Today, the ‘We are One’ motto could refer to the interdependence between Project Controls and Project Management functions. The Project Manager needs consistent, reliable information on project progress in order to make decisions and obtains this from Project Controls. Project controls needs the Project Manager to interpret the information on progress and make the right decisions to keep the project on track and address any issues. Without effective project management, the project controls function is just an observer. Without an effective project controls function, the project manager is operating in the dark.

The project manager may be compared to the knight. They may be regarded as heroic but they rely on effective use of resources (horse, armour, weaponry) provided by others. Project controls will ensure all the resources are there. They also have to make sure the project has reins and stirrups to accelerate or decelerate progress!
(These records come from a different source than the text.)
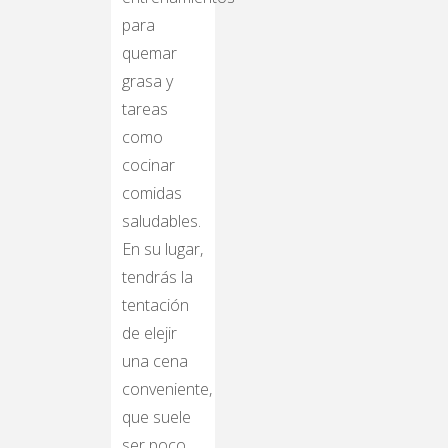
para
quemar
grasa y
tareas
como
cocinar
comidas
saludables.
En su lugar,
tendrás la
tentación
de elejir
una cena
conveniente,
que suele
ser poco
Do all projects and organisations have a Project Controls function? Well yes, they all have this function but for small projects, it may be one of the responsibilities of the project manager, perhaps with an assistant to help gather information. In larger projects, the Project Controls function has evolved to take responsibility for gathering project data, reporting and ensuring its accuracy. In some organisations, Commercial Management may combine with Project Controls be part of a ‘Project Office’ function, procuring the resources needed and managing the contracts. It’s back room stuff but very important. As Napoleon said ‘an army marches on its stomach’. If the army is not fed, there will be no progress.

The Planning and Controls Special Interest Group is the voice of the Project Controls community within the Association for Project Management. It is a very industrious group which has produced a range of impressive publications and guidelines on Project Controls for the APM community. I attended the EVA21 conference because I was interested in becoming more involved in the Special Interest Group on Project Controls. The final photo is me in the impressive Court Room of the Armourers Hall, immediately prior to being elected to the committee. I hope that being involved in the committee, I can help build a bridge between Project Controls and Higher Education. I would also like to see more activity related to project controls in the North West region.

We are one and committee members really need support of members to ensure these aims are translated into effective actions. Your comments and offers of help are welcome!